Lululemon does not need its shiny new toy, but having it would not hurt, either.
By guest author Jinjoo Lee from Wall Street Journal
Lululemon does not want to just sell you the yoga pants, it wants to be there while you work out.
The company said late Monday, June 29, 2020, that it has agreed to buy at-home fitness company Mirror, and investors seemed impressed: Lululemon’s richly valued shares rose around 6% on Tuesday morning. Mirror is a USD 1495 piece of equipment that comprises a camera, speakers and a reflective screen, allowing users to see both a remote trainer and their own form. Like Peloton, whose exercise bikes go for a heftier USD 2245, Mirror charges a USD 39 monthly fee for a library of classes and live workouts, and an additional fee for one-on-one training.
Lululemon is paying USD 500 million, which is five times Mirror’s expected 2020 revenue. That seems reasonable compared with Peloton, its older and more proven at-home competitor, which goes for nine times its own full-year sales guidance. Lululemon can afford it too; it has USD 1.5 billion of cash and available credit lines at its disposal.

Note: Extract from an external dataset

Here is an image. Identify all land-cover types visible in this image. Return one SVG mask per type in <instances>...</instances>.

Lululemon said on a Monday conference call that the acquisition will start becoming profitable in 2021, excluding deal-related costs.

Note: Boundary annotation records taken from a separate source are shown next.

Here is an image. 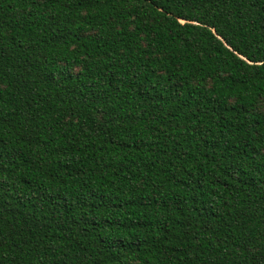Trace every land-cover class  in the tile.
I'll use <instances>...</instances> for the list:
<instances>
[{"label": "trees", "instance_id": "1", "mask_svg": "<svg viewBox=\"0 0 264 264\" xmlns=\"http://www.w3.org/2000/svg\"><path fill=\"white\" fill-rule=\"evenodd\" d=\"M0 264H264V0H0Z\"/></svg>", "mask_w": 264, "mask_h": 264}]
</instances>
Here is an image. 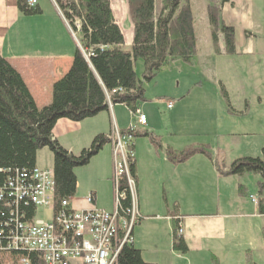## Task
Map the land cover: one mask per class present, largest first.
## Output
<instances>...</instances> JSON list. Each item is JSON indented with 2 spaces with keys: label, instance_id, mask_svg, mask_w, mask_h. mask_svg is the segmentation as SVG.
Returning a JSON list of instances; mask_svg holds the SVG:
<instances>
[{
  "label": "crops",
  "instance_id": "obj_1",
  "mask_svg": "<svg viewBox=\"0 0 264 264\" xmlns=\"http://www.w3.org/2000/svg\"><path fill=\"white\" fill-rule=\"evenodd\" d=\"M190 1L197 55L190 63L180 58L169 59L153 80L143 82L147 100L141 103L139 110L147 116V124L140 128L135 139L134 175L136 202L142 218L134 227V245L141 250L146 261L156 264H222V260L225 264H264V214L259 211V203H264V190L259 192L258 188L263 177L257 173L224 175L219 170L226 171L236 158L261 156L264 132L254 137L255 132L246 123H240L241 132H231L236 128L225 131L217 117L199 118L184 132H178L179 123L175 122V114L182 104L178 99L182 98L181 95L201 91L205 97H210L215 95L217 87L221 91L224 87L215 77V71L219 70V57L226 55L224 39L221 35V53L216 54L207 11L210 1L220 6L221 0ZM19 2L0 0V54L20 73L36 105L42 108L50 104L54 83L68 71L75 53L82 47L78 34L52 0H38L39 11L32 14H24ZM253 2L255 7L251 6ZM259 4L261 0H250L248 5L244 0H230L221 5L222 20L235 30V54L250 60L252 67L256 55L261 53L257 47L259 39L255 37V31L257 36L262 34ZM111 7L124 36L123 49L130 51L135 36L130 0H111ZM160 11L161 0H156V14ZM142 72V67L140 70L136 68L141 80ZM234 72L238 74L237 70ZM160 76L163 80L175 78L173 91L166 89L160 92ZM206 79L216 83L217 87L212 84V89H209ZM160 101L166 103L170 110V116L165 120L160 118ZM169 101L174 102L172 108L168 107ZM247 110L246 104L244 112H241H246L244 117L250 116ZM134 120L128 107L112 104L107 110L80 122L66 118L58 120L53 134L62 147L79 154L91 145L96 135L111 137L116 129L126 131ZM147 133L161 139V144L156 146ZM179 133L206 138L216 134L213 140L207 138L210 141L207 146L205 142L197 144L205 146L210 157L198 153L184 162H173L167 155L168 149L179 152L198 148L194 142L189 144L192 140L187 139L185 143L189 146H176L173 141ZM112 149L110 142L94 156L102 154L105 164L97 173L99 178L85 191L88 195L94 194L98 208L108 211L114 209ZM37 166L45 167L39 155ZM76 176L77 192L72 206L80 210L89 209L92 205L86 201L88 195L83 198V184L78 180L79 174ZM197 181L211 183L209 192L205 190L206 194L197 196V191L191 189ZM251 197L258 200L257 205ZM176 220L183 229L182 235L188 246L186 253L173 248ZM72 264L82 263L76 260Z\"/></svg>",
  "mask_w": 264,
  "mask_h": 264
},
{
  "label": "trees",
  "instance_id": "obj_2",
  "mask_svg": "<svg viewBox=\"0 0 264 264\" xmlns=\"http://www.w3.org/2000/svg\"><path fill=\"white\" fill-rule=\"evenodd\" d=\"M229 1L221 0L220 4ZM57 3L78 34L82 50L78 49L68 71L54 83L50 104L39 108L20 73L0 54V185L16 173L23 176L31 172L37 166L38 152L49 148L53 154L54 210L61 207L63 200H72L76 196L78 182L75 169L87 165L104 145L111 142L110 136L98 134L88 148L73 154L54 137L53 131L58 120L66 118L80 122L92 118L109 108L108 97L112 104H123L135 112L147 100L143 82L153 80L169 59L180 58L190 63L197 55L190 0H161L159 14H156V0H130L131 16L135 24L130 51L123 49L124 36L114 19L111 0H57ZM221 5L217 6L210 1L207 8L214 51L221 53L219 41L222 35L225 52L234 54L235 30L222 20ZM19 7L24 14L39 11L37 6L30 7L27 0H20ZM138 59L143 61L142 80L135 70ZM222 92L230 106L223 86ZM148 135L156 146L161 144V139ZM198 153L210 157L205 146L186 148L179 152L167 150V155L175 163L184 162ZM219 170L224 175H262L263 179L258 182L259 192H262L264 144L261 156L236 158L226 171ZM131 171L135 175V163L131 165ZM121 192L124 197L120 202V213L128 216L132 202L125 185ZM8 205L12 207L4 205L3 200H0V241H4L17 215L12 202H8ZM259 211L264 214L263 202L259 203ZM21 214L32 219L35 215L34 207L22 202L18 216ZM178 229L176 220L173 248L186 253L188 246ZM22 255H27L30 264H46L40 252H25ZM116 264L156 263L146 261L134 243H126Z\"/></svg>",
  "mask_w": 264,
  "mask_h": 264
},
{
  "label": "built area",
  "instance_id": "obj_3",
  "mask_svg": "<svg viewBox=\"0 0 264 264\" xmlns=\"http://www.w3.org/2000/svg\"><path fill=\"white\" fill-rule=\"evenodd\" d=\"M52 1L59 8L57 0ZM27 3L30 7H36L38 0H27ZM76 25L79 28V20ZM173 105L174 102L169 101L168 107L172 108ZM133 115L135 120L126 131L116 129L111 136L114 186L112 211L98 208L94 194L86 198L92 205L89 209H76L72 206V200L65 199L61 207L54 210L53 171L38 166L23 176L19 173L9 176L0 185V200L10 208L12 206L8 202H12L17 212L4 241H0V264H30L27 255H22L25 252H40L46 264H72L76 260L82 264L117 263L123 245L134 243V227L142 218L136 202V179L131 165L136 160L135 134L147 124V116L139 109ZM123 185L132 202L128 216L120 213ZM251 200L255 205L258 204L255 197H251ZM22 202L34 207L32 219L26 218L25 214L18 216ZM44 208L52 210V217L47 221L37 218L38 209ZM178 232L183 233L180 226Z\"/></svg>",
  "mask_w": 264,
  "mask_h": 264
},
{
  "label": "rangeland",
  "instance_id": "obj_4",
  "mask_svg": "<svg viewBox=\"0 0 264 264\" xmlns=\"http://www.w3.org/2000/svg\"><path fill=\"white\" fill-rule=\"evenodd\" d=\"M246 5L249 4L250 0H244ZM252 7L254 5H251ZM261 19H260V32H262L261 36H257V32L255 31V37L259 39L257 41V47L259 48L258 52H261L256 55L255 64L252 67V63L248 59H243L238 55L227 54L219 57L220 63L217 65L219 70L215 71V76L218 81L222 82L224 85V89H226L230 106L225 99L223 92L220 87H217L216 83L213 81H207L206 84L209 89H212V84L217 87V91L215 95H211L210 97H205V94L201 91H195L192 93H184L182 98H178L181 100V108L175 114V122L179 123L178 132H184V129H189L192 127L199 118L210 117L212 119L218 118L219 121L222 122L224 130L228 128L230 131L231 128H236L234 133L241 132L239 131L240 123L248 124L249 128L255 132V136L261 135L264 132V0H261V4H259ZM249 31V30H248ZM217 54V53H216ZM227 60V63H226ZM138 62V63H137ZM216 63V60L213 64ZM143 68V61L138 59L135 62V70L136 68L140 70ZM237 70V73L234 72ZM160 92L166 91V89L171 92L173 91L175 84V78H171L170 80H163V76H160ZM183 81V80H182ZM184 83V81H183ZM155 85V84H154ZM186 95V97H184ZM210 101L204 104L202 100ZM161 100V98H160ZM165 101V99H164ZM200 101V103H198ZM246 104L248 105V114L249 117H244L246 115L244 112L246 108ZM112 105V104H111ZM150 105V104H148ZM160 118L165 120V118H169L170 110L167 108L166 103H161L160 101ZM252 118V120H250ZM209 121V120H208ZM246 121V122H244ZM162 124V123H161ZM189 132V131H186ZM163 134H166L162 131ZM216 134L210 135L207 138L213 140ZM137 138V137H136ZM204 136H195L193 134L188 133H179L173 143L178 147H186L187 140L191 143L189 144H199L200 142H205L204 144H209L210 141ZM197 140V141H193ZM206 140V141H205ZM195 146V145H191ZM38 155L41 159V162L44 164L48 170L53 169V154L49 150V148H43L38 152ZM104 156L100 154L99 156L92 157L90 162L87 165L79 166L76 168V173L79 174V181L83 184L84 197L85 198L88 193L85 192L88 186L99 178L97 174L99 169L104 167ZM111 166H112V158H111ZM113 169V168H112ZM103 171V169L101 170ZM111 176V175H110ZM111 182H113V172L111 176ZM194 186L191 189H195L197 191V196L200 193L206 194L205 190L208 191V187L211 183L207 184L202 181H197V184H193ZM203 197V196H200ZM52 217V210L50 209H38L37 218L40 220L47 221ZM223 259V258H222ZM222 264H225V260H222Z\"/></svg>",
  "mask_w": 264,
  "mask_h": 264
}]
</instances>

The arrangement certainly makes sense for Mirror, which only 10% of the U.S. population knows about, according to equity analyst Camilo Lyon with BTIG. Lululemon would offer a vast and loyal army of yoga and fitness enthusiasts who are potential clients. It is clear that the two have an overlapping market: Roughly half of Mirror’s subscribers are also Lululemon customers, according to Lululemon.

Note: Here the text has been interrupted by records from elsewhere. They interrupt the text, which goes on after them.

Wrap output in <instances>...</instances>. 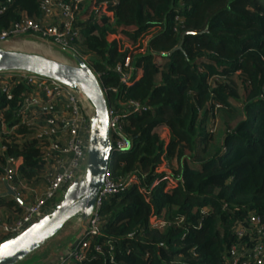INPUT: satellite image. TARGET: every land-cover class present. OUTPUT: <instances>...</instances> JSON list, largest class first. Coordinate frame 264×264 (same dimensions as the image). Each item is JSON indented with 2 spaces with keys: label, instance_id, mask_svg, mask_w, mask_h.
<instances>
[{
  "label": "trees",
  "instance_id": "trees-1",
  "mask_svg": "<svg viewBox=\"0 0 264 264\" xmlns=\"http://www.w3.org/2000/svg\"><path fill=\"white\" fill-rule=\"evenodd\" d=\"M98 1L82 10L74 46L91 54L110 109L122 113L130 99L151 107L122 118L133 145L114 151L109 169L117 181L134 174L137 182L104 200L100 234L74 264H225L237 240L234 223L251 211L264 222V0H110L99 14ZM0 4L7 7L0 33L24 14L42 15L41 0ZM148 33L151 51L143 53ZM129 59L136 71L127 85L117 67ZM240 85L243 118L219 135L217 147L210 119L216 104L230 109L232 99L241 100ZM23 88H16L7 113L11 124ZM32 132L21 124L9 135L18 181L46 171ZM21 134L27 139L18 142ZM6 204L0 192V209ZM164 211L182 220L153 228L151 220Z\"/></svg>",
  "mask_w": 264,
  "mask_h": 264
},
{
  "label": "built area",
  "instance_id": "built-area-1",
  "mask_svg": "<svg viewBox=\"0 0 264 264\" xmlns=\"http://www.w3.org/2000/svg\"><path fill=\"white\" fill-rule=\"evenodd\" d=\"M11 1V0H9ZM94 0H41L42 15L31 17L24 14L21 20L15 22L8 30L0 33V46L12 37L23 34L42 35L54 39L66 49H74L75 40L82 37V28L79 24L83 9ZM110 0H100L95 6L98 14L100 7L108 5ZM116 3V0L113 1ZM0 4V13L6 10ZM148 33L141 38V52H150ZM130 60L125 65H119L117 70L121 74V81L129 85L132 83L134 65ZM218 77L210 79L215 85ZM23 85L16 106L13 109L11 124L7 113L11 109V102L16 96V88ZM115 91L117 89H114ZM0 192L2 197L10 195L22 208L21 214L13 221L0 220V237H15L25 231L33 223L50 213L53 209V200L85 173L87 153L90 137V119L93 114L92 106L84 94L77 88L68 86L60 81L24 70H0ZM126 109L118 113L110 109L111 139L114 151L129 150L132 139L124 131L123 117L130 113L148 110L147 103L130 99ZM220 108V104H216ZM21 124L32 129L29 137L38 142L46 161V171L42 176L31 180H17L19 172L18 159L7 154L10 136L16 133ZM28 135L21 134L18 142H23ZM166 166V165H163ZM37 179H42L41 193L35 195L31 203H23L28 192H37L40 185ZM137 176L132 174L116 180L110 169L96 201V208L92 216L82 224L83 229L70 247L60 252L58 260L53 264H74L85 260L90 249L91 240L100 234L104 219L100 215L101 206L106 198L119 194L133 183ZM181 217H172L171 211L151 220L153 228L164 230ZM81 221V220H80ZM82 223V222H81ZM80 223V224H81ZM237 240L227 248L224 255L225 264H264V222L262 217L251 211L246 220H237L233 227ZM97 249H101L97 246Z\"/></svg>",
  "mask_w": 264,
  "mask_h": 264
},
{
  "label": "water",
  "instance_id": "water-1",
  "mask_svg": "<svg viewBox=\"0 0 264 264\" xmlns=\"http://www.w3.org/2000/svg\"><path fill=\"white\" fill-rule=\"evenodd\" d=\"M181 47L182 43L177 48ZM0 70L33 72L77 88L93 110L84 175L66 189L50 213L19 235L0 243V264H18L58 235L74 218L87 221L92 216L114 148L107 97L98 76L85 60L76 56V64H70L43 54L0 46Z\"/></svg>",
  "mask_w": 264,
  "mask_h": 264
},
{
  "label": "rangeland",
  "instance_id": "rangeland-1",
  "mask_svg": "<svg viewBox=\"0 0 264 264\" xmlns=\"http://www.w3.org/2000/svg\"><path fill=\"white\" fill-rule=\"evenodd\" d=\"M89 18H90L89 16L84 17L85 21H87ZM15 41L18 43V47H26L28 49H34V50H36L35 47H39L41 48V51L45 52L46 55H49L53 58H56L58 60H61V61H64L70 64H76V56L80 57L81 59L85 60L86 63L91 67V64L89 62L91 61L90 59L91 54L84 52L83 47H81L80 49L79 45L76 46L75 50L66 49L61 44L56 42L54 39L47 38L42 35H36V34H23L20 36L12 37L7 43L8 45L6 46H10L11 44H14ZM79 52H83V55H81V53ZM234 78L238 79L237 75ZM239 90H240L241 100L232 99L231 100L232 106L230 109L219 108L217 110V114L213 116V118L210 119V123H211L210 130L216 133L215 134L216 135L215 146L217 147L220 146L221 144L220 136L224 134L227 127L235 125L238 121H240L243 118L242 110H241L242 109L241 101L244 98L243 97L244 91L241 88V85H240ZM191 164L195 167H199L198 163H194L192 159H191ZM63 196L64 194L61 193L58 197H55V199L53 200V205L56 206L62 200ZM80 222L81 221L79 217H76L70 222H68L66 226L62 229V231L58 235H56V238H53L54 240L50 239L49 241H47L42 246V248L40 247L41 249L39 248L38 251H36L35 254L37 253L39 254L41 253V251L50 252V250H52V248L48 247L50 242H53L52 243V246H53V244L59 240L68 241L70 239L73 240L74 238L79 236L81 233V230H80L81 224H79ZM72 240H70V242ZM66 245H68V243H65L61 246L64 247ZM33 256L28 257L27 259L21 261L18 264H32L34 262L33 259L35 258Z\"/></svg>",
  "mask_w": 264,
  "mask_h": 264
},
{
  "label": "crops",
  "instance_id": "crops-1",
  "mask_svg": "<svg viewBox=\"0 0 264 264\" xmlns=\"http://www.w3.org/2000/svg\"><path fill=\"white\" fill-rule=\"evenodd\" d=\"M9 41H7V42H5V43H3L2 45H1V47H3V48H5V49H16V50H22V51H27V52H34V53H39V54H43V55H46L45 54V52H43V51H41V48H39V47H35V49L36 50H34V49H28V48H26V47H18V43L15 41L14 42V44H11L10 46H6V45H8L7 43H8ZM46 56H49V55H46ZM49 57H51V56H49ZM53 58V57H52ZM34 185H40L39 187H38V192H37V194H36V192L34 191V192H28V194H27V196L23 199V203L25 204V203H27V204H29V203H31L32 201H34V198H35V195H38V194H40L41 193V191H42V189H41V186H43L44 185V183H43V181H42V179H37L36 180V184H34ZM41 189V190H40ZM61 194V193H60ZM59 194V195H60ZM58 195V196H59ZM57 196V197H58ZM11 196L10 195H6L5 196V198H6V201H7V203H10V204H6L5 206H3L2 207V209H0V212H2V215H3V217L0 219V220H2V221H4V222H6V221H13L14 219H16L20 214H21V212H22V208H20L19 206H18V202L15 200L14 201V199H11L10 198ZM12 201V202H11ZM82 222V223H81ZM80 223H81V229L80 230H82L83 229V226H82V224L83 223H85L86 221H81ZM79 223V224H80ZM0 235H1V232H0ZM2 237H0V239H1ZM53 238H56V236L55 237H53ZM52 238V240H54ZM75 239V238H74ZM74 239L72 240V239H70V240H72L71 242H70V240H68V241H57V242H55L54 244H53V246H52V243L53 242H50V244H49V248H52V250H50V252H47V251H41V253H37V254H35L36 252H34L31 256H33L34 254V256L33 257H35L34 259H33V263L32 264H53L54 262H56L57 260H58V257H59V254H60V252H62V251H64L65 250V248H67V247H70L71 246V244H72V242L74 241ZM70 242V243H69ZM65 243H68V245H66V246H64V247H62L61 245H63V244H65ZM42 248V247H41ZM40 248V249H41ZM38 251V250H37Z\"/></svg>",
  "mask_w": 264,
  "mask_h": 264
},
{
  "label": "bare ground",
  "instance_id": "bare-ground-1",
  "mask_svg": "<svg viewBox=\"0 0 264 264\" xmlns=\"http://www.w3.org/2000/svg\"><path fill=\"white\" fill-rule=\"evenodd\" d=\"M22 233V232H21ZM19 235V234H18Z\"/></svg>",
  "mask_w": 264,
  "mask_h": 264
}]
</instances>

Judging by Peloton’s performance, it is logical to suspect that there is still some room for growth in the at-home equipment market, even when the products are pricey. Mirror targets a different workout niche than Peloton, but both may benefit from a long-term, work-from-home trend following the coronavirus crisis. There might even be some home-workout enthusiasts who could use both products. Packed gyms in city centres near offices may be a declining business for some time.
Lululemon also is well placed to begin marketing Mirror internationally, as it has a growing legion of fans abroad.
Lululemon already has identified a couple of ways it could grow in its core apparel business—including in men’s apparel, digital sales and international markets. Expanding into subscription-based services would be a plus. Mirror isn’t a must-have for Lululemon, but it is definitely a nice-to-have.